[Start]

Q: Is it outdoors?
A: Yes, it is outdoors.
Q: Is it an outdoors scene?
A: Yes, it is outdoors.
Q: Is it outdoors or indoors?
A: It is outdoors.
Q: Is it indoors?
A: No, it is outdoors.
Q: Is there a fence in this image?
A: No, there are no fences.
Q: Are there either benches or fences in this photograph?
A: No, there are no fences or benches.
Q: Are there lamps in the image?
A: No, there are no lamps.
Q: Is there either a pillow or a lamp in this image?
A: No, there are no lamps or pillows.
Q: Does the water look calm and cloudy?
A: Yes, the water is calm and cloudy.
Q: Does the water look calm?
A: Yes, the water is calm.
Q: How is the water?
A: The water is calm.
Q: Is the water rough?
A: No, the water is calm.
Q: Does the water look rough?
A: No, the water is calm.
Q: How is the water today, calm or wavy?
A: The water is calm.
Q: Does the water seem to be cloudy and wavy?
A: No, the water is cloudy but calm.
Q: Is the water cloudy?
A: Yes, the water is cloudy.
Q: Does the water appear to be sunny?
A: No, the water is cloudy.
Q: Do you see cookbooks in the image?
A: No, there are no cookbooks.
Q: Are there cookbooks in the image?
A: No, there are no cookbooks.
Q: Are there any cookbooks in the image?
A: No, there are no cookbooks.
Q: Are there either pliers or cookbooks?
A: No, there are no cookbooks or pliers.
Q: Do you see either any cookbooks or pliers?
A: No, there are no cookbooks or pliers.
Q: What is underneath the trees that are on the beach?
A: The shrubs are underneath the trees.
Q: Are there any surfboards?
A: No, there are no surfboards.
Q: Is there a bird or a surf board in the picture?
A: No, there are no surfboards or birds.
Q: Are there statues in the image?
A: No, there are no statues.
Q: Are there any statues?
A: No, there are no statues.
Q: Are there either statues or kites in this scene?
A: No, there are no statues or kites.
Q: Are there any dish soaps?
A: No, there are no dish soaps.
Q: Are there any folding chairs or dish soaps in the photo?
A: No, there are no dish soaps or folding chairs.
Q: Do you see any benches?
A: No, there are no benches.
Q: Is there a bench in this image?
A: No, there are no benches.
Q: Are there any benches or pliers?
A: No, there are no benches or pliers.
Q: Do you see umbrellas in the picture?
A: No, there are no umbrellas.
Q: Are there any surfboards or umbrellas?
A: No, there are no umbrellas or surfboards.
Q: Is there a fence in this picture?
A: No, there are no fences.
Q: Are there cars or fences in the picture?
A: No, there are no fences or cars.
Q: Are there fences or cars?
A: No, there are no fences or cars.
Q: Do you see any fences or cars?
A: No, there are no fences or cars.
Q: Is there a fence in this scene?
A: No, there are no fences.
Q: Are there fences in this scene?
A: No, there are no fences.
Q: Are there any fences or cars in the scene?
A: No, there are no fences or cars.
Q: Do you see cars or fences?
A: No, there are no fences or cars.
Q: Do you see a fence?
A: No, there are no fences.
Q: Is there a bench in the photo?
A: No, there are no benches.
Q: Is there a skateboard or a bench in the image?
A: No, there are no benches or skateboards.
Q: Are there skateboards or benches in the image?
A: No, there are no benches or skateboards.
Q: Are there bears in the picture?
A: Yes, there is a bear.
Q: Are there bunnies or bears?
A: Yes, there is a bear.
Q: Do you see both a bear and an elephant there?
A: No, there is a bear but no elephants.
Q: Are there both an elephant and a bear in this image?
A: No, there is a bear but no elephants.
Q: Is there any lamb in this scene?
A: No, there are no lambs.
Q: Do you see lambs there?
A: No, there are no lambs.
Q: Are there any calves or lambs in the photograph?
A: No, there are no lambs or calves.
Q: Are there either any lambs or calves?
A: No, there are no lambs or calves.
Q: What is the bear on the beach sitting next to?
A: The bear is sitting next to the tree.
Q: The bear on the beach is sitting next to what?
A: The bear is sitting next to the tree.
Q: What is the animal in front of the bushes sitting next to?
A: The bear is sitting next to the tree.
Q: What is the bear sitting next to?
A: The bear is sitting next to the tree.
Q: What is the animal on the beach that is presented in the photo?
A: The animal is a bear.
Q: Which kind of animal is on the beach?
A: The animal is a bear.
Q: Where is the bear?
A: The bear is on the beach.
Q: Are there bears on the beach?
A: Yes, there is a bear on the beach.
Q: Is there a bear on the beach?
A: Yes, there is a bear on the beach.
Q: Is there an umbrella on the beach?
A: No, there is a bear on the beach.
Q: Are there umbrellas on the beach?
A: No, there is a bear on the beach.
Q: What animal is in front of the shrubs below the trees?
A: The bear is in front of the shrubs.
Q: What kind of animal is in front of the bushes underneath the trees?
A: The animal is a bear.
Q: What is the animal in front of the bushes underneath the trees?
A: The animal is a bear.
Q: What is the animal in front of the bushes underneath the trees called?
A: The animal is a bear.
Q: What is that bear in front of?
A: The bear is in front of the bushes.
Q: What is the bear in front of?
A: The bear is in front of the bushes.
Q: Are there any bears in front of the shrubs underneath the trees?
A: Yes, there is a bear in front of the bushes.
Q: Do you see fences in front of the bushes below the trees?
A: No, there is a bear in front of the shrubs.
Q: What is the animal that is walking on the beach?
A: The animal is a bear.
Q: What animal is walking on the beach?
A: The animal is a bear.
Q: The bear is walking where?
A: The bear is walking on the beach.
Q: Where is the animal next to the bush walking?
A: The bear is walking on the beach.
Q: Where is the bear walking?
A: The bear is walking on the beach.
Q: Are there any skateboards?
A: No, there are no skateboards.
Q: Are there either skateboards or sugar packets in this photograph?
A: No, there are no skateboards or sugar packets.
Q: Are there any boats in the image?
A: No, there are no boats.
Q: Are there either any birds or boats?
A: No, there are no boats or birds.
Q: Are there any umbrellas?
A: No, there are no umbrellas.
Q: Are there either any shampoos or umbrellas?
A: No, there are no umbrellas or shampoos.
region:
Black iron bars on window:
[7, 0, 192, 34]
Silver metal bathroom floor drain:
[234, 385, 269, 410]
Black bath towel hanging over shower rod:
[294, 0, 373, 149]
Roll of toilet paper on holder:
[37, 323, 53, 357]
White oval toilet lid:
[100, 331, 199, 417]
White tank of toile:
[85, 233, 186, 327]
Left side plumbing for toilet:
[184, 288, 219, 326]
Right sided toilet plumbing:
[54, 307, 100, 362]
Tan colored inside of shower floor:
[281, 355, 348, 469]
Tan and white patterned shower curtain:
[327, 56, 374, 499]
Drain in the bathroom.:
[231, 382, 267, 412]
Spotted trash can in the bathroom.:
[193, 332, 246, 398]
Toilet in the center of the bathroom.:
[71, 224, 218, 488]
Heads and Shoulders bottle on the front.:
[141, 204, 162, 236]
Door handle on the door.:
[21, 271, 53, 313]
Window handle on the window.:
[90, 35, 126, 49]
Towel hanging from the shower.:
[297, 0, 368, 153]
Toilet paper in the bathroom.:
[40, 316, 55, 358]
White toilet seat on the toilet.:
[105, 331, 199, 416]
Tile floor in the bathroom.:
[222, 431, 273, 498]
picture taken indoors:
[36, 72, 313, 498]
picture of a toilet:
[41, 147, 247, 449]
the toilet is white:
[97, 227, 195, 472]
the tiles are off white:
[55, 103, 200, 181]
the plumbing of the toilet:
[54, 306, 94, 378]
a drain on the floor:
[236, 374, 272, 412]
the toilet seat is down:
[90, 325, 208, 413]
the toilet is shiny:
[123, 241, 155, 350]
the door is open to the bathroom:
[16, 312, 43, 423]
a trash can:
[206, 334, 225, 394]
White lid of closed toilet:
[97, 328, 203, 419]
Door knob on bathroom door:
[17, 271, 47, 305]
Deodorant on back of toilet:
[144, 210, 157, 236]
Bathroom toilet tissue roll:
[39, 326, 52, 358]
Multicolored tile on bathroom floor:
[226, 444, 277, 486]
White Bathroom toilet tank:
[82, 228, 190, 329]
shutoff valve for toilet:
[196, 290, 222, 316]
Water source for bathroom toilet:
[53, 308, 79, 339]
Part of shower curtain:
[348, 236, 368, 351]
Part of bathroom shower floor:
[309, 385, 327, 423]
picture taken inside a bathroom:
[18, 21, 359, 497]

[End]

→ **Exercise**: Reproduce verbatim every line from the line containing "the tiles are" up to and including the final line above.

→ **Result of this exercise**:
the tiles are off white:
[55, 103, 200, 181]
the plumbing of the toilet:
[54, 306, 94, 378]
a drain on the floor:
[236, 374, 272, 412]
the toilet seat is down:
[90, 325, 208, 413]
the toilet is shiny:
[123, 241, 155, 350]
the door is open to the bathroom:
[16, 312, 43, 423]
a trash can:
[206, 334, 225, 394]
White lid of closed toilet:
[97, 328, 203, 419]
Door knob on bathroom door:
[17, 271, 47, 305]
Deodorant on back of toilet:
[144, 210, 157, 236]
Bathroom toilet tissue roll:
[39, 326, 52, 358]
Multicolored tile on bathroom floor:
[226, 444, 277, 486]
White Bathroom toilet tank:
[82, 228, 190, 329]
shutoff valve for toilet:
[196, 290, 222, 316]
Water source for bathroom toilet:
[53, 308, 79, 339]
Part of shower curtain:
[348, 236, 368, 351]
Part of bathroom shower floor:
[309, 385, 327, 423]
picture taken inside a bathroom:
[18, 21, 359, 497]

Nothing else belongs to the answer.